His phone rang, startling him. He felt his heart stumble in his chest when he saw the name on the screen. Sunshine. It was Cassie.

He should’ve changed the name in his phone’s address book. She hadn’t called him in two years, but the effect of seeing her nickname hadn’t dimmed. His chest squeezed just the same. Uncle Willie must’ve told her his news.

He held his phone tight, immobile with regrets. He’d messed up, then messed up again. Trying to minimize future damage, he’d said something stupid to hurt her so she wouldn’t contact him again. Unfortunately, it had worked. Three strikes.

But he couldn’t leave her hanging, alone, not when she must be hurting. He slid his thumb over the screen to answer.

“Hey,” he said, hearing the catch in his voice and hoping she hadn’t.

“Oh, Danny.” She cried into the phone without speaking for a minute. He squeezed the bridge of his nose and felt tears slipping out. Whether they were for her or for Willie, he wasn’t sure.

Finally, she spoke. “What are we going to do?”

He shook his head. He used to pride himself on having all the answers to her questions. But he’d been lost and without answers himself lately. Today in particular. “I’ll be there in the morning. We’ll figure it out.”

She didn’t say anything and he imagined she was trying to stop crying. “I wish you were here now,” she whispered.

Danny leaned forward over his knees, squeezing his eyes shut, trying to keep everything inside. He didn’t say anything. He wanted her, needed her, felt desperate to find comfort in her arms. But he was bad news, a disappointment, a screwup. She deserved far more.

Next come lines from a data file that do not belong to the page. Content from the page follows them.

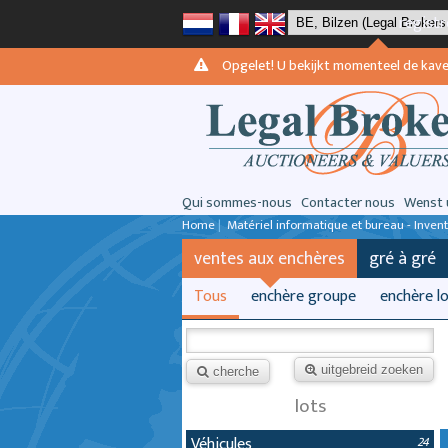
registr
Opgelet! U bekijkt momenteel de kavels 
Qui sommes-nous
Contacter nous
Wenst 
Home
|
Matériel informatique et bureau - Inven
ventes aux enchères
gré à gré
Tous
enchère groupe
enchère l
uitgebreid zoeken
cherche
lots
Véhicules
24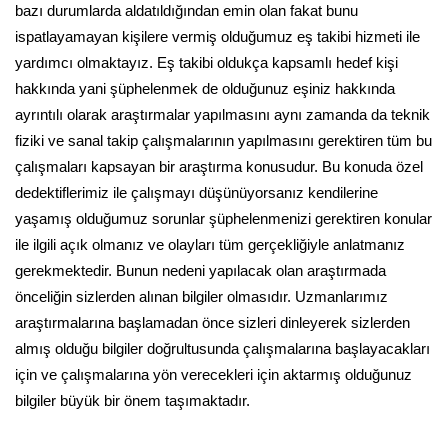
bazı durumlarda aldatıldığından emin olan fakat bunu
ispatlayamayan kişilere vermiş olduğumuz eş takibi hizmeti ile
yardımcı olmaktayız. Eş takibi oldukça kapsamlı hedef kişi
hakkında yani şüphelenmek de olduğunuz eşiniz hakkında
ayrıntılı olarak araştırmalar yapılmasını aynı zamanda da teknik
fiziki ve sanal takip çalışmalarının yapılmasını gerektiren tüm bu
çalışmaları kapsayan bir araştırma konusudur. Bu konuda özel
dedektiflerimiz ile çalışmayı düşünüyorsanız kendilerine
yaşamış olduğumuz sorunlar şüphelenmenizi gerektiren konular
ile ilgili açık olmanız ve olayları tüm gerçekliğiyle anlatmanız
gerekmektedir. Bunun nedeni yapılacak olan araştırmada
önceliğin sizlerden alınan bilgiler olmasıdır. Uzmanlarımız
araştırmalarına başlamadan önce sizleri dinleyerek sizlerden
almış olduğu bilgiler doğrultusunda çalışmalarına başlayacakları
için ve çalışmalarına yön verecekleri için aktarmış olduğunuz
bilgiler büyük bir önem taşımaktadır.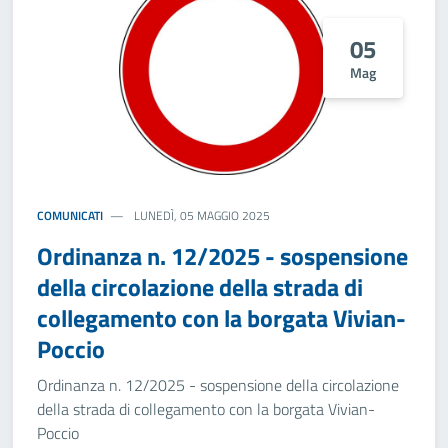
05
Mag
COMUNICATI
LUNEDÌ, 05 MAGGIO 2025
Ordinanza n. 12/2025 - sospensione
della circolazione della strada di
collegamento con la borgata Vivian-
Poccio
Ordinanza n. 12/2025 - sospensione della circolazione
della strada di collegamento con la borgata Vivian-
Poccio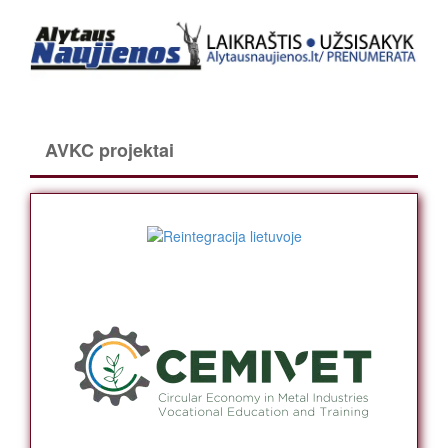
AVKC projektai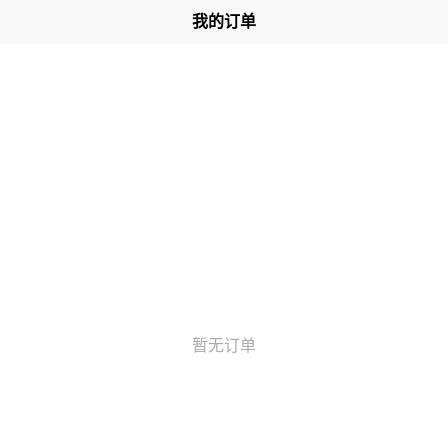
我的订单
暂无订单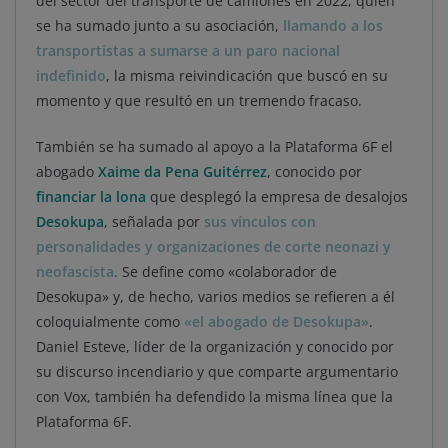
del sector del transporte de camiones en 2022, quien
se ha sumado junto a su asociación,
llamando a los
transportistas a sumarse a un paro nacional
indefinido
, la misma reivindicación que buscó en su
momento y que resultó en un tremendo fracaso.
También se ha sumado al apoyo a la Plataforma 6F el
abogado
Xaime da Pena Guitérrez
, conocido por
financiar la lona
que desplegó la empresa de desalojos
Desokupa
, señalada por
sus vínculos con
personalidades y organizaciones de corte neonazi y
neofascista
. Se define como «colaborador de
Desokupa» y, de hecho, varios medios se refieren a él
coloquialmente como
«el abogado de Desokupa»
.
Daniel Esteve, líder de la organización y conocido por
su discurso incendiario y que comparte argumentario
con Vox, también ha defendido la misma línea que la
Plataforma 6F.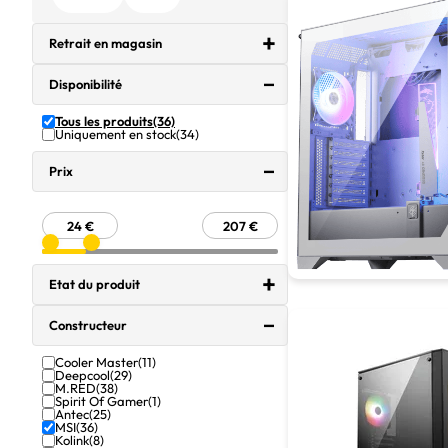
Retrait en magasin
Disponibilité
Tous les produits
(36)
Uniquement en stock
(34)
Prix
Etat du produit
Constructeur
Cooler Master
(11)
Deepcool
(29)
M.RED
(38)
Spirit Of Gamer
(1)
Antec
(25)
MSI
(36)
Kolink
(8)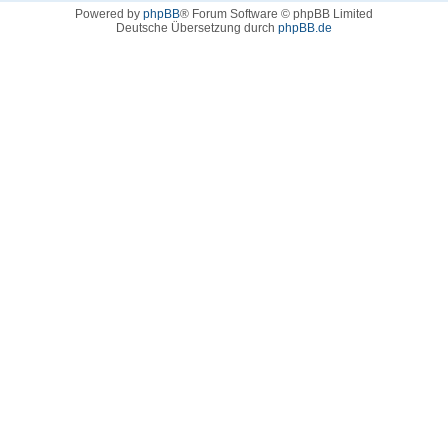
Powered by
phpBB
® Forum Software © phpBB Limited
Deutsche Übersetzung durch
phpBB.de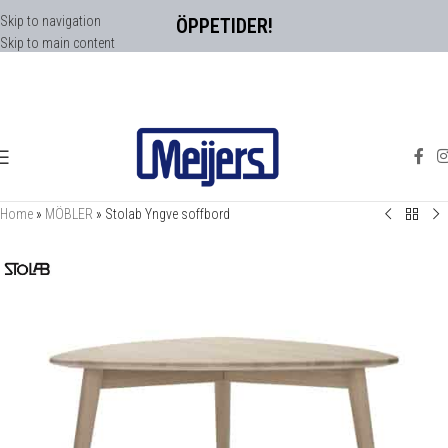
Skip to navigation
ÖPPETIDER!
Skip to main content
Home
»
MÖBLER
»
Stolab Yngve soffbord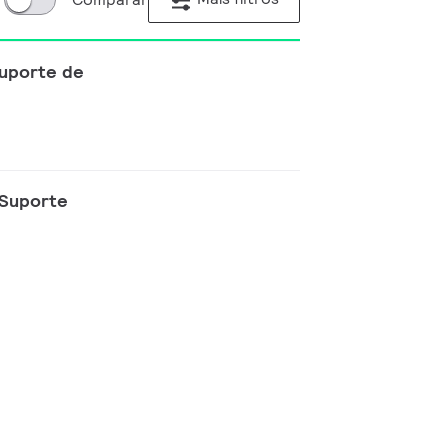
 Suporte de
, Suporte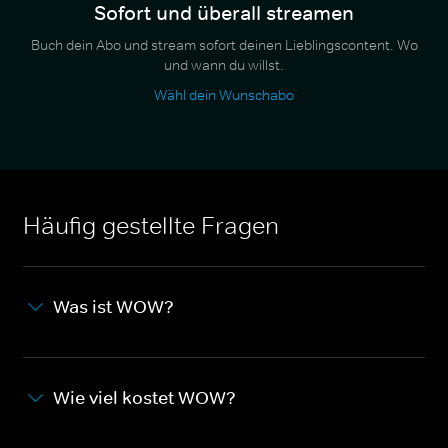
Sofort und überall streamen
Buch dein Abo und stream sofort deinen Lieblingscontent. Wo
und wann du willst.
Wähl dein Wunschabo
Häufig gestellte Fragen
Was ist WOW?
Wie viel kostet WOW?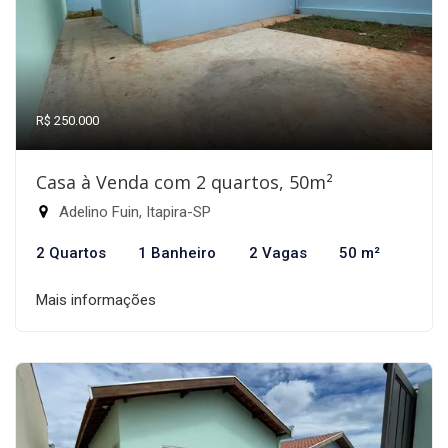
R$ 250.000
Casa à Venda com 2 quartos, 50m²
Adelino Fuin, Itapira-SP
2 Quartos
1 Banheiro
2 Vagas
50 m²
Mais informações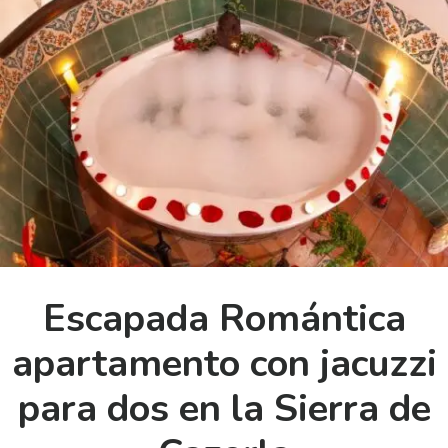
Escapada Romántica
apartamento con jacuzzi
para dos en la Sierra de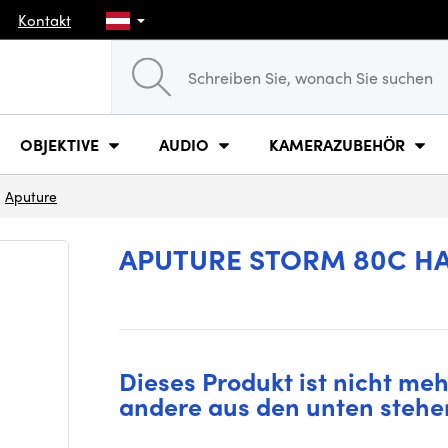
Kontakt
OBJEKTIVE
AUDIO
KAMERAZUBEHÖR
Aputure
APUTURE STORM 80C H
Dieses Produkt ist nicht mehr
andere aus den unten stehe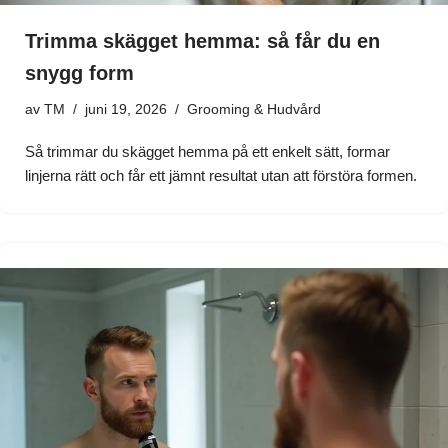
Trimma skägget hemma: så får du en
snygg form
av
TM
juni 19, 2026
Grooming & Hudvård
Så trimmar du skägget hemma på ett enkelt sätt, formar
linjerna rätt och får ett jämnt resultat utan att förstöra formen.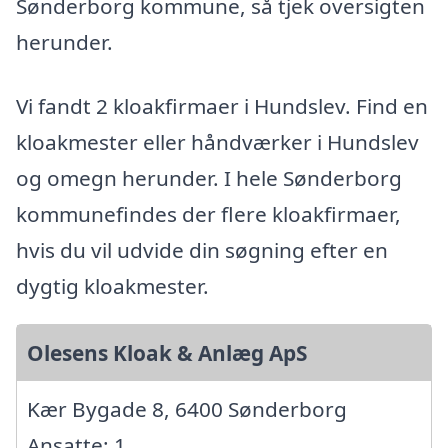
Sønderborg kommune, så tjek oversigten
herunder.
Vi fandt 2 kloakfirmaer i Hundslev. Find en
kloakmester eller håndværker i Hundslev
og omegn herunder. I hele Sønderborg
kommunefindes der flere kloakfirmaer,
hvis du vil udvide din søgning efter en
dygtig kloakmester.
Olesens Kloak & Anlæg ApS
Kær Bygade 8, 6400 Sønderborg
Ansatte: 1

“Will you be here for breakfast? I’ll make pancakes. I’ll go to the store and get some strawberries and Redi-Whip.”

His favorite. He felt a tug on his lips that would’ve been a smile if things weren’t so grim. “Maybe,” he finally said.

The silence grew, but it was the peaceful silence they used to share. There was a measure of comfort in the quiet.

Finally, she said, “Be safe, don’t drive too fast. I’ll have breakfast ready at eight, or whenever you get here. Be careful, Danny.”

“I will,” he managed.

Then she was gone.

How would he sleep now? He’d pushed her out of his head as best he could, tried to at least lock that door in his heart. He’d never be rid of her, but now he’d have to share her space, breath the air she breathed, feel the sunshine of her presence.

It just might kill him…if Uncle Willie didn’t die first.